You should never ride a bike with a loose or weak clamp. If you feel like the clamp is not holding the frame together in a sturdy manner, with some wiggle or shimmying occurring while the mechanism is clamped, please check with your dealer.
Some models require the bike to be folded to access the battery, which is integrated into the folding bike frame. After every ride, the clamp should be wiped clean of any surface moisture or debris.
Sticking with the mechanical components of an electric bike, most ebikes come with a conventional drivetrain, which includes the chain, sprockets, derailleurs, cables and shifting triggers (a lever or button).
While most ebikes have traditional exterior gears, there are a few that internally geared hubs, which do not have a derailleur. There are also a few ebikes that feature a carbon belt drive instead of a chain, which may be paired with a IGH and allow for a grease-free transmission.
Why do bikes have gears in the first place? Well, gears are there to enable us to maintain a comfortable pedaling speed (or cadence) regardless of the gradient or terrain — something that no one single gear is capable of.
The gears on your folding ebike can be used with or without the electronics. You can ride an ebike like a conventional bike, just coasting and pedaling, and engaging the gears to suit your riding style.
When you do decide to engage the motor - by either pedal assist or with the throttle - you can continue to adjust the gears to give you the perfect amount of resistance or pressure you need to exert onto the pedals to keep moving forward.
Electric folding bikes typically come with mechanical disc brakes, although some more expensive models feature hydraulic disc brakes. With mechanical disc brakes, when you pull the brake lever, it pulls a cable which will cause the caliper to grip the rotor, providing excellent stopping power.

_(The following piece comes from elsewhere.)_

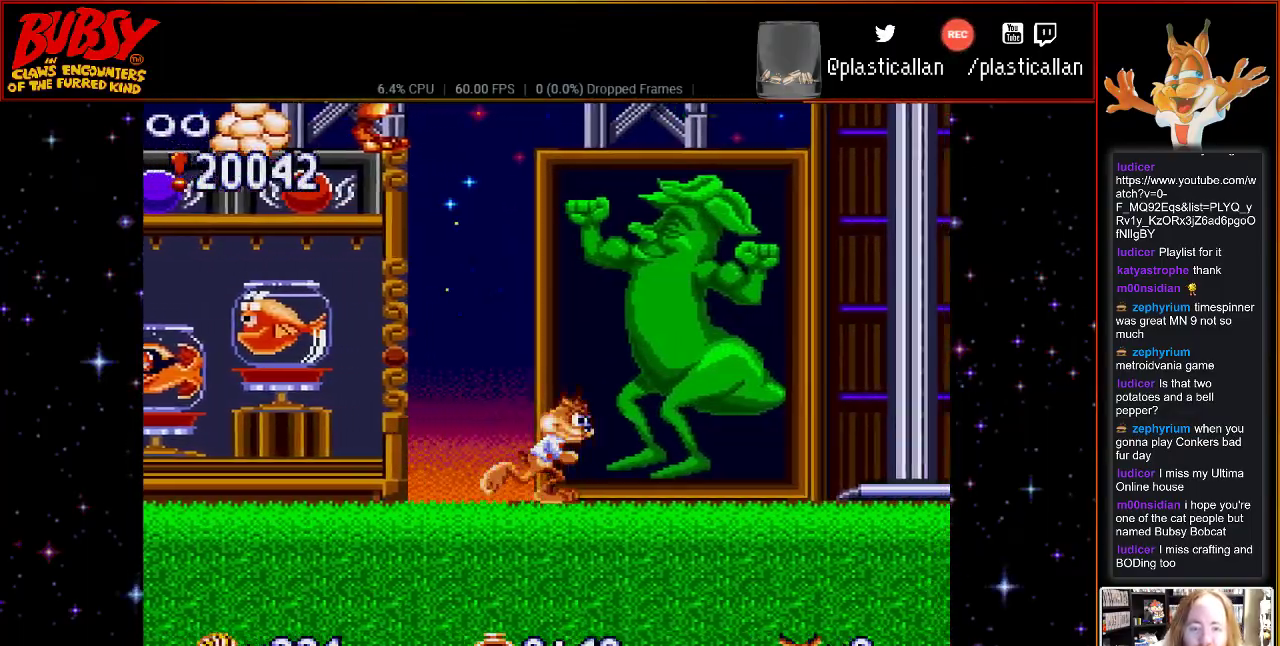
{"buttons": ["DPAD_RIGHT"], "events": []}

This is much improved over the older style V-brakes or cantilever brakes found on older or cheaper bikes. With hydraulic disc brakes, the steel cable is replaced with hydraulic fluid, which will delivery even more stopping power than a mechanical disc brake.
A feature you will find on most ebikes is an automatic motor cutoff, which is triggered when you pull either brake lever. This is important, so that when you engage the brakes to stop, the motor will stop accelerating the bike.

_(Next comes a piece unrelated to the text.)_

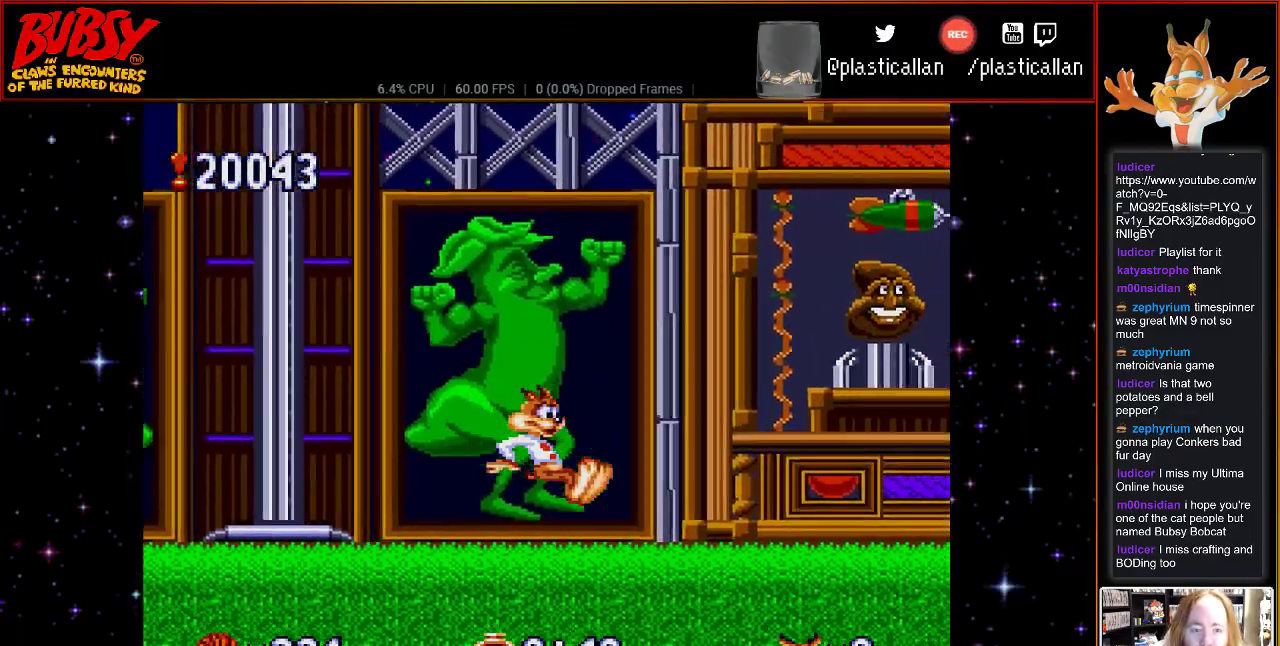
{"buttons": [], "events": [[400, "DPAD_RIGHT", "up"]]}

Brake maintenance should be performed regularly, especially if you are riding your bike everyday. Make sure the brakes engage even when you only pull slightly on the lever. If there is some slack before the brakes engage, then you probably need to tighten up your brakes a bit. With mechanical brakes, you can tighten the cable by twisting a screw at the point where the cable enters the brake lever housing. In the case of hydraulic brakes, you will need to replenish your fluid, so that the brakes are highly responsive when activated.
All folding electric bikes will have a motor to power the bike, either by engaging the Pedal Assist System (PAS) or using the twist or thumb throttle. The motor is typically a DC brushless electric motor, which is highly efficient and long-lasting. The motor will be integrated into the rear hub, the front hub, on the bottom bracket (known as a mid-drive).
The nominal output for a ebike motor will range from 250W on sub-compact ultra portable models like the Fairweather, to 1000W or more on some high end fat tire electric mountain bikes (e-MTBs).
When using the Pedal Assist System (PAS) to power the bike, you will pedal, and the motor will help you along. The higher level of PAS you set, the more power the motor will put out, and the faster you will go and the easier you will climb hills and ride against headwinds. This is true for the use of the throttle as well. The more power you demand from the motor, the more it will output.
The housing of electric bike motors is designed to keep the internal parts free of moisture or dirt, but they are by no means waterproof. Therefore, when riding your folding ebike, make to wipe off any water that may accumulate on the motor housing, and avoid soaking the motor in puddles, creeks or ocean waves.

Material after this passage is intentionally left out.